Hush Technologies Deutschland GmbH – Atrium 4, room E106
Hush Technologies intends to set new benchmarks in the area of hard disk recording with their new “Hush HDR6” recorder. Users
may store and catalogue their CDs quite easily and conveniently with this digital recording device. It is operated by remote control;
titles and covers are maintained over the internet. Cataloguing takes place automatically by album, title or genre. In addition, songs may be downloaded over the internet from all available music portals. Digital master copies may even be produced by means of an additional piece of software. The CD is read repeatedly until no more read errors are present and subsequently compared with a check sum from the original master. Users are therefore ensured that every bit is reproduced in master quality when playing back from the hard disk. "

I like the bit where they compare the checksum of the rip with the original master over the internet. presumably, that original master is available *somewhere* ?

Jan Didden
 
A topic for the Lp to CD Wiki

Ok Andy I understand, it's an important detail but not related to the sound of one ripped file vs another.

So I remembered last night one of the important things I wanted to discuss. Has anyone had success at doing RIAA in software after transfer?

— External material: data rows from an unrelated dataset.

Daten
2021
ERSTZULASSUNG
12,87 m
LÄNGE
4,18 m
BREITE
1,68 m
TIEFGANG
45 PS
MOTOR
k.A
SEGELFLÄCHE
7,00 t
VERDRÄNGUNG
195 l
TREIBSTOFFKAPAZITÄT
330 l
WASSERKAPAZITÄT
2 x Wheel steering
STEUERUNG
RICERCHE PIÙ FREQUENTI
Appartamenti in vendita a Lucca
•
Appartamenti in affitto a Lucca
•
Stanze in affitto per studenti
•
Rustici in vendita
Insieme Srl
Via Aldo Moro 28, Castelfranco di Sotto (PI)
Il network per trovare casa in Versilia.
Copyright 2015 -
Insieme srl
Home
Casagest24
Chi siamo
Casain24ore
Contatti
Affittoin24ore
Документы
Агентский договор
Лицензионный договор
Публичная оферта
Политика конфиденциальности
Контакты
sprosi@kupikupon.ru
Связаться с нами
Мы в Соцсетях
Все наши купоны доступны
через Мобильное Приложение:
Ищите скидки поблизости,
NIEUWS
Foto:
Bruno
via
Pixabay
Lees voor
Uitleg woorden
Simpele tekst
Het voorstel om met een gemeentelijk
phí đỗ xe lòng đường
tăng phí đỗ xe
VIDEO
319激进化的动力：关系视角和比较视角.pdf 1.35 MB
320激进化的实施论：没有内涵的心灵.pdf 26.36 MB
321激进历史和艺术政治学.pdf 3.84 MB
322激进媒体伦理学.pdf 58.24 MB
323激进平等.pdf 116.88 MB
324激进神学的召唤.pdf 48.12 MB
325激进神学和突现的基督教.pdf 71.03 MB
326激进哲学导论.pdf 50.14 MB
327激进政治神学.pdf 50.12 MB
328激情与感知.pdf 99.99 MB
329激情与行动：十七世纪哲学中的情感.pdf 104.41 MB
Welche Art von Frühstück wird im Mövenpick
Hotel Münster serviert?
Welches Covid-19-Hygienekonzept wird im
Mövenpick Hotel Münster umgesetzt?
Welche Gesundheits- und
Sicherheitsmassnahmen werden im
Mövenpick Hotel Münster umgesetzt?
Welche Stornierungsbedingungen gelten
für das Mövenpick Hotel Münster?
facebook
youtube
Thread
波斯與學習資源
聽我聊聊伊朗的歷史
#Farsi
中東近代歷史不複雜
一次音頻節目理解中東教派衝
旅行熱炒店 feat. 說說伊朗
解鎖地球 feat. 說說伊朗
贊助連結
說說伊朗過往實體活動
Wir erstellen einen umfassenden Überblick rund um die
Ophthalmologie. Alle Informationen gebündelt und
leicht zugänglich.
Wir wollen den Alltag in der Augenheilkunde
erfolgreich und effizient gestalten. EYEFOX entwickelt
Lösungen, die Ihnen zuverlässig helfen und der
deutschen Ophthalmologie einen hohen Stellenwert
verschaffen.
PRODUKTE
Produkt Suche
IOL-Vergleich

I think needing only a generic flat low noise preamp would be very appealing. In fact a single JC-2 stage might be all you need.

I'm shooting from the hip on this, but pre-RIAA wouldn't you have more bits in the mid's and high's. A double precision LOOOONG convolutional filter is probably a piece of cake with all the computing horsepower these days.
 
PMA said:
I have ripped a lot of LPs, but always through RIAA preamp. Is there any advantage to make it in software? Filter algorithm, truncation? And RIAA preamp does suppress HF stuff, which is not bad at all.

Of course you could have a simple high rolloff in the preamp. I was thinking double precision floating point filtering on 24/96 data for instance. Maybe a 4096 tap filter?